§ **EXTRACTED RECORDS**:
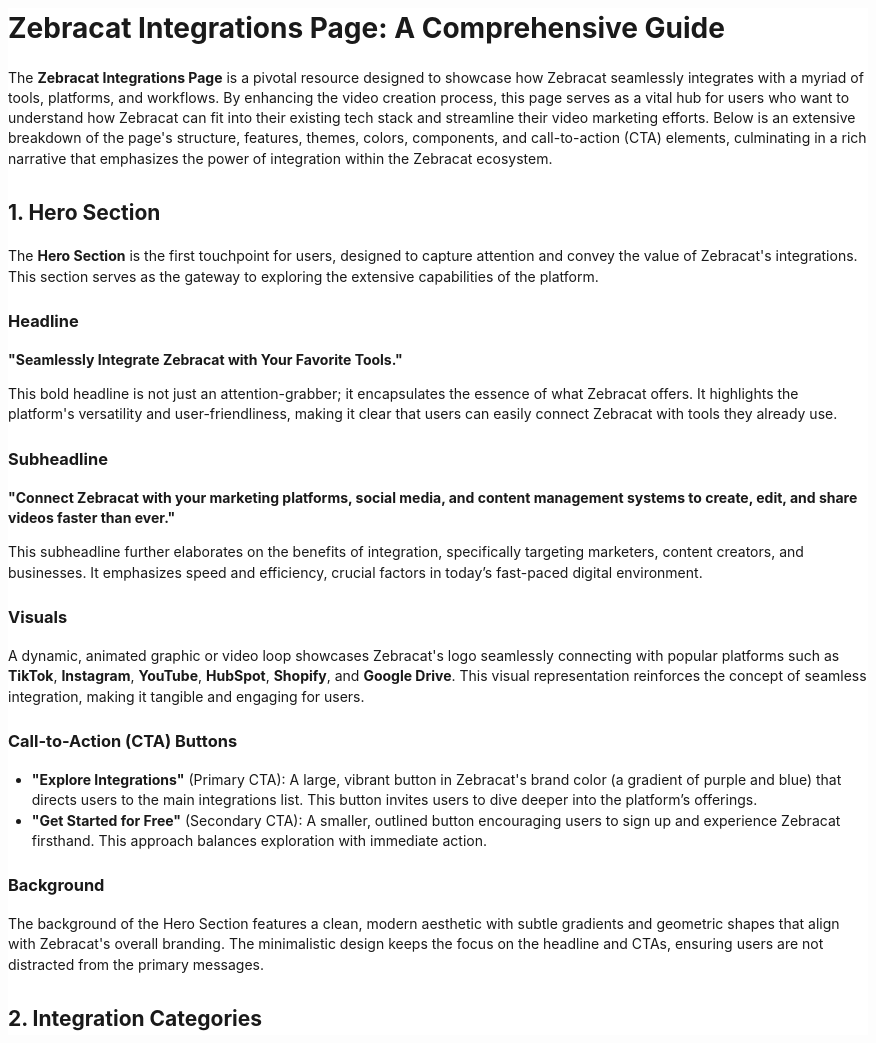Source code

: # Zebracat Integrations Page: A Comprehensive Guide

The **Zebracat Integrations Page** is a pivotal resource designed to showcase how Zebracat seamlessly integrates with a myriad of tools, platforms, and workflows. By enhancing the video creation process, this page serves as a vital hub for users who want to understand how Zebracat can fit into their existing tech stack and streamline their video marketing efforts. Below is an extensive breakdown of the page's structure, features, themes, colors, components, and call-to-action (CTA) elements, culminating in a rich narrative that emphasizes the power of integration within the Zebracat ecosystem.

## 1. Hero Section

The **Hero Section** is the first touchpoint for users, designed to capture attention and convey the value of Zebracat's integrations. This section serves as the gateway to exploring the extensive capabilities of the platform.

### Headline
**"Seamlessly Integrate Zebracat with Your Favorite Tools."**

This bold headline is not just an attention-grabber; it encapsulates the essence of what Zebracat offers. It highlights the platform's versatility and user-friendliness, making it clear that users can easily connect Zebracat with tools they already use.

### Subheadline
**"Connect Zebracat with your marketing platforms, social media, and content management systems to create, edit, and share videos faster than ever."**

This subheadline further elaborates on the benefits of integration, specifically targeting marketers, content creators, and businesses. It emphasizes speed and efficiency, crucial factors in today’s fast-paced digital environment.

### Visuals
A dynamic, animated graphic or video loop showcases Zebracat's logo seamlessly connecting with popular platforms such as **TikTok**, **Instagram**, **YouTube**, **HubSpot**, **Shopify**, and **Google Drive**. This visual representation reinforces the concept of seamless integration, making it tangible and engaging for users.

### Call-to-Action (CTA) Buttons
- **"Explore Integrations"** (Primary CTA): A large, vibrant button in Zebracat's brand color (a gradient of purple and blue) that directs users to the main integrations list. This button invites users to dive deeper into the platform’s offerings.
- **"Get Started for Free"** (Secondary CTA): A smaller, outlined button encouraging users to sign up and experience Zebracat firsthand. This approach balances exploration with immediate action.

### Background
The background of the Hero Section features a clean, modern aesthetic with subtle gradients and geometric shapes that align with Zebracat's overall branding. The minimalistic design keeps the focus on the headline and CTAs, ensuring users are not distracted from the primary messages.

## 2. Integration Categories

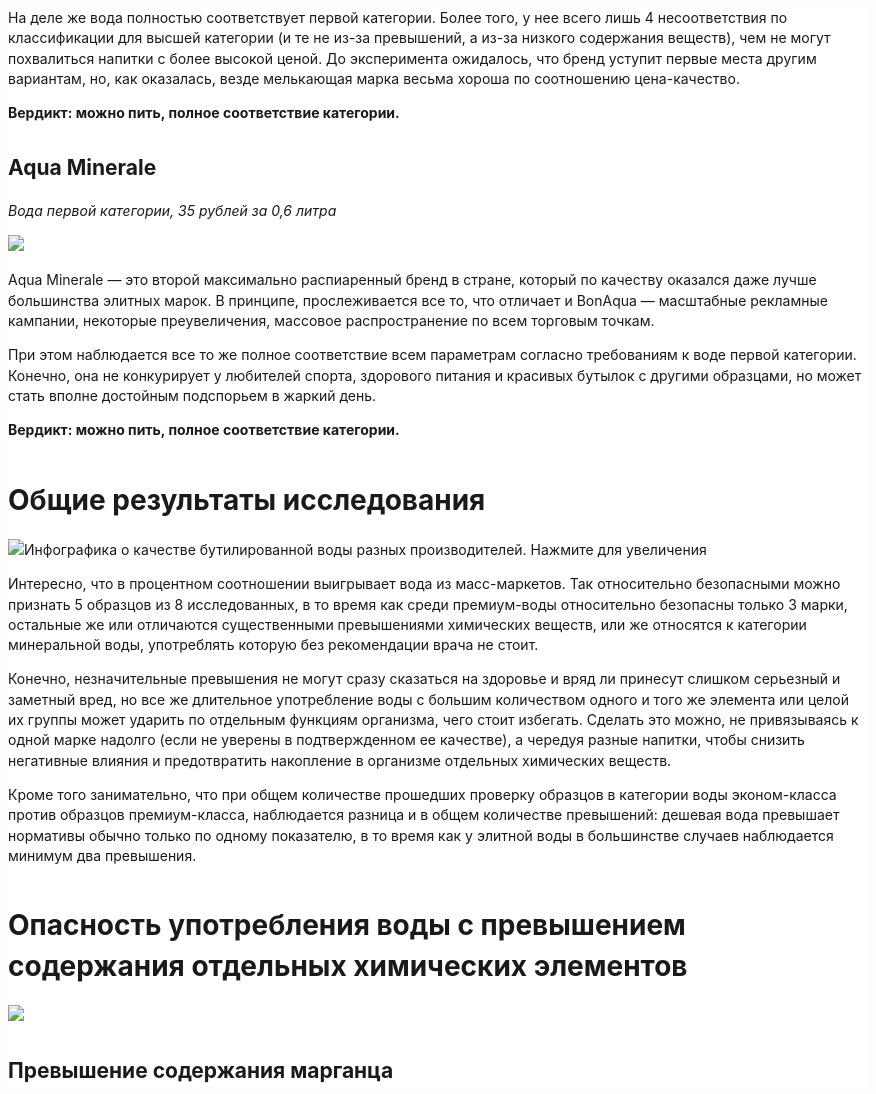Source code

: На деле же вода полностью соответствует первой категории. Более того, у нее всего лишь 4 несоответствия по классификации для высшей категории (и те не из-за превышений, а из-за низкого содержания веществ), чем не могут похвалиться напитки с более высокой ценой. До эксперимента ожидалось, что бренд уступит первые места другим вариантам, но, как оказалась, везде мелькающая марка весьма хороша по соотношению цена-качество. 

**Вердикт: можно пить, полное соответствие категории.**

## Aqua Minerale

_Вода первой категории, 35 рублей за 0,6 литра_

![](https://assets.discours.io/unsafe/900x/production/image/45448d00-a54f-11e8-bfc7-9b5979ddfe3f.jpeg)

Aqua Minerale — это второй максимально распиаренный бренд в стране, который по качеству оказался даже лучше большинства элитных марок. В принципе, прослеживается все то, что отличает и BonAqua — масштабные рекламные кампании, некоторые преувеличения, массовое распространение по всем торговым точкам. 

При этом наблюдается все то же полное соответствие всем параметрам согласно требованиям к воде первой категории. Конечно, она не конкурирует у любителей спорта, здорового питания и красивых бутылок с другими образцами, но может стать вполне достойным подспорьем в жаркий день.

**Вердикт: можно пить, полное соответствие категории.**

# Общие результаты исследования

![](https://assets.discours.io/unsafe/900x/production/image/228f5880-9fa5-11e8-88c3-9d29bf5f62bf.png)Инфографика о качестве бутилированной воды разных производителей. Нажмите для увеличения

Интересно, что в процентном соотношении выигрывает вода из масс-маркетов. Так относительно безопасными можно признать 5 образцов из 8 исследованных, в то время как среди премиум-воды относительно безопасны только 3 марки, остальные же или отличаются существенными превышениями химических веществ, или же относятся к категории минеральной воды, употреблять которую без рекомендации врача не стоит.

Конечно, незначительные превышения не могут сразу сказаться на здоровье и вряд ли принесут слишком серьезный и заметный вред, но все же длительное употребление воды с большим количеством одного и того же элемента или целой их группы может ударить по отдельным функциям организма, чего стоит избегать. Сделать это можно, не привязываясь к одной марке надолго (если не уверены в подтвержденном ее качестве), а чередуя разные напитки, чтобы снизить негативные влияния и предотвратить накопление в организме отдельных химических веществ.

Кроме того занимательно, что при общем количестве прошедших проверку образцов в категории воды эконом-класса против образцов премиум-класса, наблюдается разница и в общем количестве превышений: дешевая вода превышает нормативы обычно только по одному показателю, в то время как у элитной воды в большинстве случаев наблюдается минимум два превышения.

# Опасность употребления воды с превышением содержания отдельных химических элементов

![](https://assets.discours.io/unsafe/900x/production/image/457b0650-a54f-11e8-bfc7-9b5979ddfe3f.jpeg)

## Превышение содержания марганца
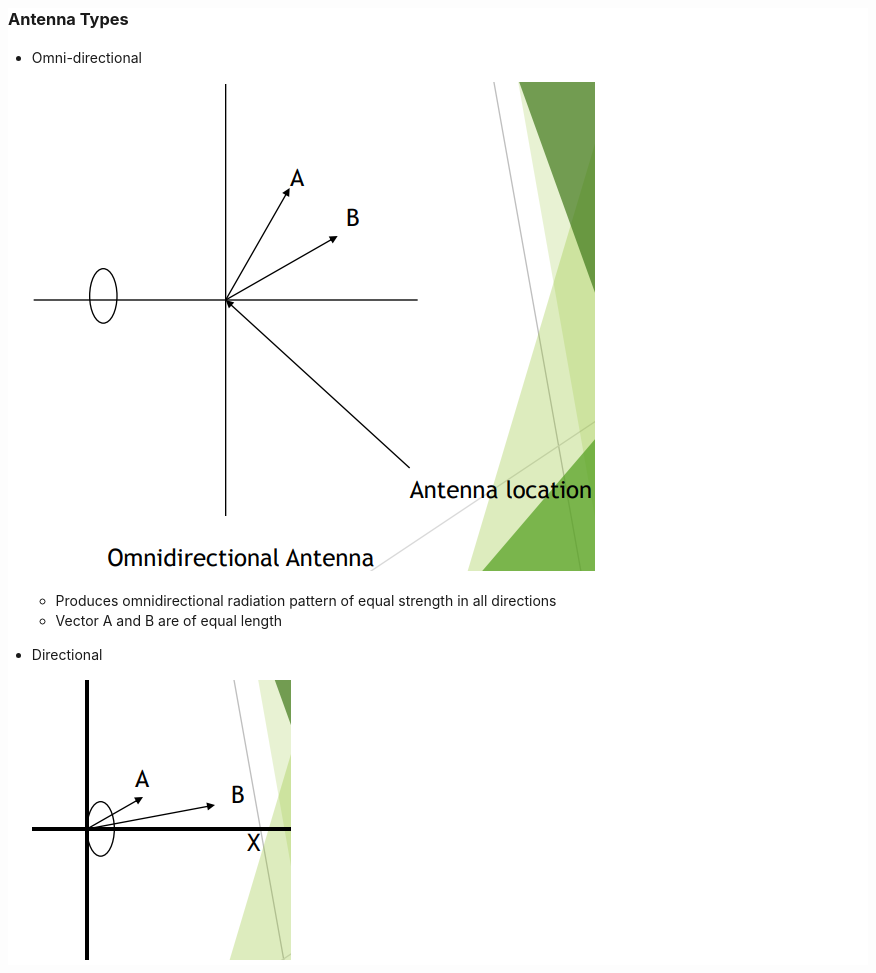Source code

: ### Antenna Types

- Omni-directional

  ![Image](../assets/OmnidirectionalAntenna.png?raw=true "Omni-directional antenna")

  - Produces omnidirectional radiation pattern of equal strength in all directions
  - Vector A and B are of equal length

- Directional

  ![Image](../assets/DirectionalAntenna.png?raw=true "Directional antenna")
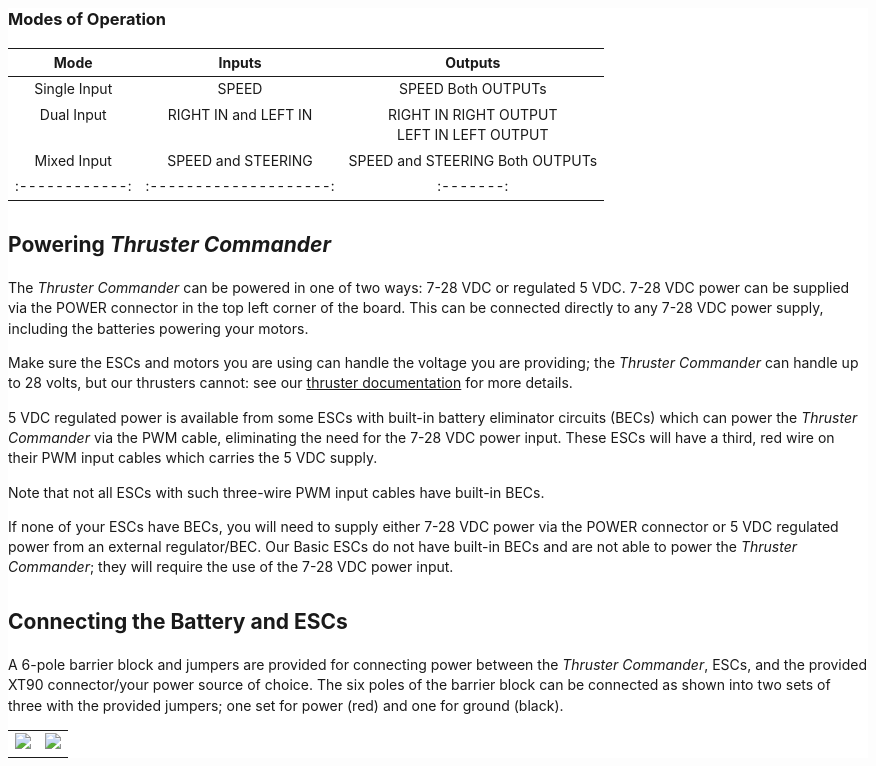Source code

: 
### Modes of Operation

|     Mode     |        Inputs        | Outputs |
|:------------:|:--------------------:|:-------:|
| Single Input |        SPEED         | SPEED <i class="fa fa-arrow-right" aria-hidden="true"></i> Both OUTPUTs |
|  Dual Input  | RIGHT IN and LEFT IN | RIGHT IN <i class="fa fa-arrow-right" aria-hidden="true"></i> RIGHT OUTPUT <br> LEFT IN <i class="fa fa-arrow-right" aria-hidden="true"></i> LEFT OUTPUT |
| Mixed Input  |  SPEED and STEERING  | SPEED and STEERING <i class="fa fa-arrow-right" aria-hidden="true"></i> Both OUTPUTs |
|:------------:|:--------------------:|:-------:|

## Powering _Thruster Commander_

The _Thruster Commander_ can be powered in one of two ways: 7-28 VDC or regulated 5 VDC.  7-28 VDC power can be supplied via the POWER connector in the top left corner of the board.  This can be connected directly to any 7-28 VDC power supply, including the batteries powering your motors.

<i class="fa fa-exclamation-triangle fa-fw fa-2x text-warning"></i>
Make sure the ESCs and motors you are using can handle the voltage you are providing; the _Thruster Commander_ can handle up to 28 volts, but our thrusters cannot: see our [thruster documentation](/thrusters) for more details.

5 VDC regulated power is available from some ESCs with built-in battery eliminator circuits (BECs) which can power the _Thruster Commander_ via the PWM cable, eliminating the need for the 7-28 VDC power input.  These ESCs will have a third, red wire on their PWM input cables which carries the 5 VDC supply.

<i class="fa fa-lightbulb-o fa-fw fa-2x blue"></i>
Note that not all ESCs with such three-wire PWM input cables have built-in BECs.

If none of your ESCs have BECs, you will need to supply either 7-28 VDC power via the POWER connector or 5 VDC regulated power from an external regulator/BEC.  Our Basic ESCs do not have built-in BECs and are not able to power the _Thruster Commander_; they will require the use of the 7-28 VDC power input.

## Connecting the Battery and ESCs

A 6-pole barrier block and jumpers are provided for connecting power between the _Thruster Commander_, ESCs, and the provided XT90 connector/your power source of choice.  The six poles of the barrier block can be connected as shown into two sets of three with the provided jumpers; one set for power (red) and one for ground (black).

<table class="img-center">
    <tr>
        <td style="vertical-align:middle">
            <img src="CMDR-Barrier-Block-Wiring.png"
                class="img-responsive img-center" style="max-width:400px"/>
        </td>
        <td style="vertical-align:middle">
            <img src="CMDR-WIRING.JPG"
                class="img-responsive img-center" style="max-width:300px"/>
        </td>
    </tr>
</table>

§ **PROBLEM REQUIREMENTS**:
Lines with the word "true" in them should be copied from the preceding records.

§ **RESULT**:
  ![Image](../assets/OmnidirectionalAntenna.png?raw=true "Omni-directional antenna")
  ![Image](../assets/DirectionalAntenna.png?raw=true "Directional antenna")
| Single Input |        SPEED         | SPEED <i class="fa fa-arrow-right" aria-hidden="true"></i> Both OUTPUTs |
|  Dual Input  | RIGHT IN and LEFT IN | RIGHT IN <i class="fa fa-arrow-right" aria-hidden="true"></i> RIGHT OUTPUT <br> LEFT IN <i class="fa fa-arrow-right" aria-hidden="true"></i> LEFT OUTPUT |
| Mixed Input  |  SPEED and STEERING  | SPEED and STEERING <i class="fa fa-arrow-right" aria-hidden="true"></i> Both OUTPUTs |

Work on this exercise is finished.